Go to your nearest HobbyTown USA go give you all the tips and heads
Just wanted to share my 2 cents. If you are just getting into the hobby, the first thing is to think about is where you are going to run it. The track determines the car. Say you have an outdoor asphalt track nearby and you get a short course truck, you won't be happy running it there as everyone around you will probably have a touring car and blasting past you.

On to what cars to buy, I prefer the smaller scales because they can be carried around easily, especially in a backpack and you can run them indoors.

The best bang for your buck at 1:24 is Carisma GT24b. It's RTR brushless, full ball bearings with Lipo and can easily do 40km/hr.

For 1:14, it's LC Racing emb-1h buggy and its variants. Not only is it RTR brushless Nimh (can do Lipo), it's race ready out of the box. You get full metal gears, metal oil shocks, full ball bearings and metal plated chassis. Camber and toe are adjustable, which are very important for high speed cornering. It's plenty tough and has tons of spare parts.

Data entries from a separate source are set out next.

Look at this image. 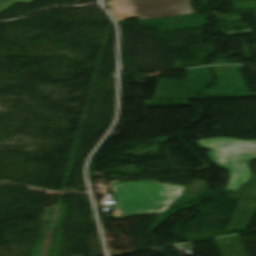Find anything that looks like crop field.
<instances>
[{
	"instance_id": "crop-field-1",
	"label": "crop field",
	"mask_w": 256,
	"mask_h": 256,
	"mask_svg": "<svg viewBox=\"0 0 256 256\" xmlns=\"http://www.w3.org/2000/svg\"><path fill=\"white\" fill-rule=\"evenodd\" d=\"M119 205L116 218L142 213H163L181 194L183 187L162 185L153 181L110 183ZM172 187L168 195L155 194L152 188Z\"/></svg>"
},
{
	"instance_id": "crop-field-2",
	"label": "crop field",
	"mask_w": 256,
	"mask_h": 256,
	"mask_svg": "<svg viewBox=\"0 0 256 256\" xmlns=\"http://www.w3.org/2000/svg\"><path fill=\"white\" fill-rule=\"evenodd\" d=\"M199 147L210 148L207 157L214 165L229 172L225 190L241 187L250 176L248 163L256 159V141L233 140L227 138L203 139L196 142ZM242 170V173L236 172Z\"/></svg>"
},
{
	"instance_id": "crop-field-3",
	"label": "crop field",
	"mask_w": 256,
	"mask_h": 256,
	"mask_svg": "<svg viewBox=\"0 0 256 256\" xmlns=\"http://www.w3.org/2000/svg\"><path fill=\"white\" fill-rule=\"evenodd\" d=\"M189 0H110L105 2L116 21L192 13Z\"/></svg>"
},
{
	"instance_id": "crop-field-4",
	"label": "crop field",
	"mask_w": 256,
	"mask_h": 256,
	"mask_svg": "<svg viewBox=\"0 0 256 256\" xmlns=\"http://www.w3.org/2000/svg\"><path fill=\"white\" fill-rule=\"evenodd\" d=\"M12 5H14V3L0 0V13L4 12L8 8H10Z\"/></svg>"
},
{
	"instance_id": "crop-field-5",
	"label": "crop field",
	"mask_w": 256,
	"mask_h": 256,
	"mask_svg": "<svg viewBox=\"0 0 256 256\" xmlns=\"http://www.w3.org/2000/svg\"><path fill=\"white\" fill-rule=\"evenodd\" d=\"M7 1H11V2H14V3H29L33 0H7Z\"/></svg>"
},
{
	"instance_id": "crop-field-6",
	"label": "crop field",
	"mask_w": 256,
	"mask_h": 256,
	"mask_svg": "<svg viewBox=\"0 0 256 256\" xmlns=\"http://www.w3.org/2000/svg\"><path fill=\"white\" fill-rule=\"evenodd\" d=\"M170 190V188H166V189H154V192L155 193H162V194H164V191H169Z\"/></svg>"
}]
</instances>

Do a search on Youtube and you'll see how good they are.

With any RC, make sure the company offers spare parts because parts will wear out, you will crash and things will break. The first upgrade I would do for any RC is to make a DIY bumper. It will save you a lot of time and money on repairs.

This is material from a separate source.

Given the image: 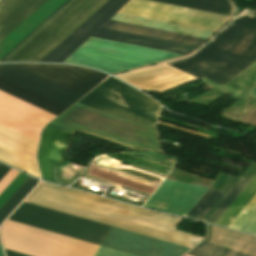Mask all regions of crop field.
<instances>
[{"label":"crop field","instance_id":"obj_1","mask_svg":"<svg viewBox=\"0 0 256 256\" xmlns=\"http://www.w3.org/2000/svg\"><path fill=\"white\" fill-rule=\"evenodd\" d=\"M133 0H109L41 62H63L89 39L185 56L204 39L110 21ZM121 14L214 32L229 17L134 0Z\"/></svg>","mask_w":256,"mask_h":256},{"label":"crop field","instance_id":"obj_2","mask_svg":"<svg viewBox=\"0 0 256 256\" xmlns=\"http://www.w3.org/2000/svg\"><path fill=\"white\" fill-rule=\"evenodd\" d=\"M191 248L201 237L174 230L182 218L42 182L25 201ZM202 241V240H201Z\"/></svg>","mask_w":256,"mask_h":256},{"label":"crop field","instance_id":"obj_3","mask_svg":"<svg viewBox=\"0 0 256 256\" xmlns=\"http://www.w3.org/2000/svg\"><path fill=\"white\" fill-rule=\"evenodd\" d=\"M101 245L111 226L23 202L9 218ZM102 246L139 256H181L189 248L112 227Z\"/></svg>","mask_w":256,"mask_h":256},{"label":"crop field","instance_id":"obj_4","mask_svg":"<svg viewBox=\"0 0 256 256\" xmlns=\"http://www.w3.org/2000/svg\"><path fill=\"white\" fill-rule=\"evenodd\" d=\"M256 60V17L240 15L194 56L166 63L221 85Z\"/></svg>","mask_w":256,"mask_h":256},{"label":"crop field","instance_id":"obj_5","mask_svg":"<svg viewBox=\"0 0 256 256\" xmlns=\"http://www.w3.org/2000/svg\"><path fill=\"white\" fill-rule=\"evenodd\" d=\"M108 0H66L1 59L40 62Z\"/></svg>","mask_w":256,"mask_h":256},{"label":"crop field","instance_id":"obj_6","mask_svg":"<svg viewBox=\"0 0 256 256\" xmlns=\"http://www.w3.org/2000/svg\"><path fill=\"white\" fill-rule=\"evenodd\" d=\"M52 124L77 132L82 129L147 150L161 151L156 129L77 103Z\"/></svg>","mask_w":256,"mask_h":256},{"label":"crop field","instance_id":"obj_7","mask_svg":"<svg viewBox=\"0 0 256 256\" xmlns=\"http://www.w3.org/2000/svg\"><path fill=\"white\" fill-rule=\"evenodd\" d=\"M4 247L31 256H93L98 245L7 220L0 231ZM94 256H134L109 248Z\"/></svg>","mask_w":256,"mask_h":256},{"label":"crop field","instance_id":"obj_8","mask_svg":"<svg viewBox=\"0 0 256 256\" xmlns=\"http://www.w3.org/2000/svg\"><path fill=\"white\" fill-rule=\"evenodd\" d=\"M79 103L154 127L160 108L153 99L111 77Z\"/></svg>","mask_w":256,"mask_h":256},{"label":"crop field","instance_id":"obj_9","mask_svg":"<svg viewBox=\"0 0 256 256\" xmlns=\"http://www.w3.org/2000/svg\"><path fill=\"white\" fill-rule=\"evenodd\" d=\"M55 116L0 92V125L38 142L41 128Z\"/></svg>","mask_w":256,"mask_h":256},{"label":"crop field","instance_id":"obj_10","mask_svg":"<svg viewBox=\"0 0 256 256\" xmlns=\"http://www.w3.org/2000/svg\"><path fill=\"white\" fill-rule=\"evenodd\" d=\"M206 190L165 179L143 207L185 216Z\"/></svg>","mask_w":256,"mask_h":256},{"label":"crop field","instance_id":"obj_11","mask_svg":"<svg viewBox=\"0 0 256 256\" xmlns=\"http://www.w3.org/2000/svg\"><path fill=\"white\" fill-rule=\"evenodd\" d=\"M82 95L101 82L107 75L94 70L64 65L16 64Z\"/></svg>","mask_w":256,"mask_h":256},{"label":"crop field","instance_id":"obj_12","mask_svg":"<svg viewBox=\"0 0 256 256\" xmlns=\"http://www.w3.org/2000/svg\"><path fill=\"white\" fill-rule=\"evenodd\" d=\"M0 76L31 89L67 107L82 95L22 69L14 64L0 65Z\"/></svg>","mask_w":256,"mask_h":256},{"label":"crop field","instance_id":"obj_13","mask_svg":"<svg viewBox=\"0 0 256 256\" xmlns=\"http://www.w3.org/2000/svg\"><path fill=\"white\" fill-rule=\"evenodd\" d=\"M38 143L0 126V146L36 162ZM0 147V160L39 178L37 164Z\"/></svg>","mask_w":256,"mask_h":256},{"label":"crop field","instance_id":"obj_14","mask_svg":"<svg viewBox=\"0 0 256 256\" xmlns=\"http://www.w3.org/2000/svg\"><path fill=\"white\" fill-rule=\"evenodd\" d=\"M117 77L139 89L143 87L158 89L195 79L166 64L120 75Z\"/></svg>","mask_w":256,"mask_h":256},{"label":"crop field","instance_id":"obj_15","mask_svg":"<svg viewBox=\"0 0 256 256\" xmlns=\"http://www.w3.org/2000/svg\"><path fill=\"white\" fill-rule=\"evenodd\" d=\"M72 134L47 127L39 153V162L44 180L51 181V167L49 160L61 162Z\"/></svg>","mask_w":256,"mask_h":256},{"label":"crop field","instance_id":"obj_16","mask_svg":"<svg viewBox=\"0 0 256 256\" xmlns=\"http://www.w3.org/2000/svg\"><path fill=\"white\" fill-rule=\"evenodd\" d=\"M46 0H0V42Z\"/></svg>","mask_w":256,"mask_h":256},{"label":"crop field","instance_id":"obj_17","mask_svg":"<svg viewBox=\"0 0 256 256\" xmlns=\"http://www.w3.org/2000/svg\"><path fill=\"white\" fill-rule=\"evenodd\" d=\"M0 91L18 98L26 103L38 107L55 116L63 112L67 107L41 96L31 90L17 85L7 79L0 77Z\"/></svg>","mask_w":256,"mask_h":256},{"label":"crop field","instance_id":"obj_18","mask_svg":"<svg viewBox=\"0 0 256 256\" xmlns=\"http://www.w3.org/2000/svg\"><path fill=\"white\" fill-rule=\"evenodd\" d=\"M210 242L251 256H256L255 237L213 226Z\"/></svg>","mask_w":256,"mask_h":256},{"label":"crop field","instance_id":"obj_19","mask_svg":"<svg viewBox=\"0 0 256 256\" xmlns=\"http://www.w3.org/2000/svg\"><path fill=\"white\" fill-rule=\"evenodd\" d=\"M222 15L232 16L235 4L232 0H151Z\"/></svg>","mask_w":256,"mask_h":256},{"label":"crop field","instance_id":"obj_20","mask_svg":"<svg viewBox=\"0 0 256 256\" xmlns=\"http://www.w3.org/2000/svg\"><path fill=\"white\" fill-rule=\"evenodd\" d=\"M256 194V175L251 179L248 185L232 202L222 216L215 224L228 227L235 217L241 212L251 198Z\"/></svg>","mask_w":256,"mask_h":256},{"label":"crop field","instance_id":"obj_21","mask_svg":"<svg viewBox=\"0 0 256 256\" xmlns=\"http://www.w3.org/2000/svg\"><path fill=\"white\" fill-rule=\"evenodd\" d=\"M223 194V192L208 189L186 216L202 220Z\"/></svg>","mask_w":256,"mask_h":256},{"label":"crop field","instance_id":"obj_22","mask_svg":"<svg viewBox=\"0 0 256 256\" xmlns=\"http://www.w3.org/2000/svg\"><path fill=\"white\" fill-rule=\"evenodd\" d=\"M39 181L29 177L25 183L15 192V194L0 209V224L15 209V207L25 198Z\"/></svg>","mask_w":256,"mask_h":256},{"label":"crop field","instance_id":"obj_23","mask_svg":"<svg viewBox=\"0 0 256 256\" xmlns=\"http://www.w3.org/2000/svg\"><path fill=\"white\" fill-rule=\"evenodd\" d=\"M248 182L249 180L241 177L232 187V189L227 193V195L222 199V201L217 205V207L212 211V213L207 217L205 222L214 224Z\"/></svg>","mask_w":256,"mask_h":256},{"label":"crop field","instance_id":"obj_24","mask_svg":"<svg viewBox=\"0 0 256 256\" xmlns=\"http://www.w3.org/2000/svg\"><path fill=\"white\" fill-rule=\"evenodd\" d=\"M187 254L192 256H247L205 241Z\"/></svg>","mask_w":256,"mask_h":256},{"label":"crop field","instance_id":"obj_25","mask_svg":"<svg viewBox=\"0 0 256 256\" xmlns=\"http://www.w3.org/2000/svg\"><path fill=\"white\" fill-rule=\"evenodd\" d=\"M241 231L256 234V211L240 229Z\"/></svg>","mask_w":256,"mask_h":256},{"label":"crop field","instance_id":"obj_26","mask_svg":"<svg viewBox=\"0 0 256 256\" xmlns=\"http://www.w3.org/2000/svg\"><path fill=\"white\" fill-rule=\"evenodd\" d=\"M19 174V172L11 169L7 175L0 181V194L4 189L14 180V178Z\"/></svg>","mask_w":256,"mask_h":256},{"label":"crop field","instance_id":"obj_27","mask_svg":"<svg viewBox=\"0 0 256 256\" xmlns=\"http://www.w3.org/2000/svg\"><path fill=\"white\" fill-rule=\"evenodd\" d=\"M239 122L249 124L256 127V107L245 115Z\"/></svg>","mask_w":256,"mask_h":256},{"label":"crop field","instance_id":"obj_28","mask_svg":"<svg viewBox=\"0 0 256 256\" xmlns=\"http://www.w3.org/2000/svg\"><path fill=\"white\" fill-rule=\"evenodd\" d=\"M10 168L0 164V180L6 175Z\"/></svg>","mask_w":256,"mask_h":256},{"label":"crop field","instance_id":"obj_29","mask_svg":"<svg viewBox=\"0 0 256 256\" xmlns=\"http://www.w3.org/2000/svg\"><path fill=\"white\" fill-rule=\"evenodd\" d=\"M6 254H7V256H28V255H24V254H21V253L13 252V251H10V250H6Z\"/></svg>","mask_w":256,"mask_h":256},{"label":"crop field","instance_id":"obj_30","mask_svg":"<svg viewBox=\"0 0 256 256\" xmlns=\"http://www.w3.org/2000/svg\"><path fill=\"white\" fill-rule=\"evenodd\" d=\"M49 127L56 128V129L74 134V131H71V130H68V129H65V128H61V127H58V126H55V125H52V124H50Z\"/></svg>","mask_w":256,"mask_h":256},{"label":"crop field","instance_id":"obj_31","mask_svg":"<svg viewBox=\"0 0 256 256\" xmlns=\"http://www.w3.org/2000/svg\"><path fill=\"white\" fill-rule=\"evenodd\" d=\"M0 256H4L1 246H0Z\"/></svg>","mask_w":256,"mask_h":256},{"label":"crop field","instance_id":"obj_32","mask_svg":"<svg viewBox=\"0 0 256 256\" xmlns=\"http://www.w3.org/2000/svg\"><path fill=\"white\" fill-rule=\"evenodd\" d=\"M249 11H251V12H254V13H256V11H254V10H250V9H248Z\"/></svg>","mask_w":256,"mask_h":256}]
</instances>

Speed isn't always the most important: 40km/hr is fast enough already on a track. Going fast in a straight is easy; the corners are where a race is won and lost. That's why camber, toe, tires, and suspension are more important than the motor.

One caveat is that the RC hobby is like buying a printer. A car may be cheap and attractive looking out of the box but the spare parts are where the companies make money. The cost of upgrades / repairs can easily exceed the price of the car. You'll start chasing performance and wonder why the guy's car next to you is always faster. Then you'll change to a brushless system then the tires, shocks, metal parts and so forth. So, just keep this in mind.

Another one is the faster you go, the harder you crash, the more money you need to spend on repairs. Even if you don't crash, your gears will strip and your dog bones will break.

So that's why I recommend these two models. They may not be the cheapest but they've got good specs so you don't need to upgrade much afterwards to get good performance. Both are brushless with ball bearings and can run lipo.

Also, invest in a smart charger. Compared to the ones included in kits, they are safer, charge faster, better (they are able to balance charge) and versatile (charge many types at different voltages.)
my traxxas rustler vxl brakes all the time so traxxas cars are not as indestructabel as they are clamed to be but in my opinion all rcs will brake if u r useing them how they are ment to be used.(or abused) if your not gunna be hard on them get a real version. rcs are just so u dont die doeing things in a rean car,plane,ect...
How can i replace a radio board from a SDL 2012A-2 RC car with an ESC much more easier to use and also i wanna witch transmitter/reciever that i want, not just to be limited , i realy love this RC Buggy!!
I would recommend any traxxas brand rc car. They are a little more expensive but, dont break easily and the replacement parts are cheap.
I plan to get one RC car for kid to play.

What is more suitable remote controller option, cllasic that is managed by thumbs, or or one that looks like pistol?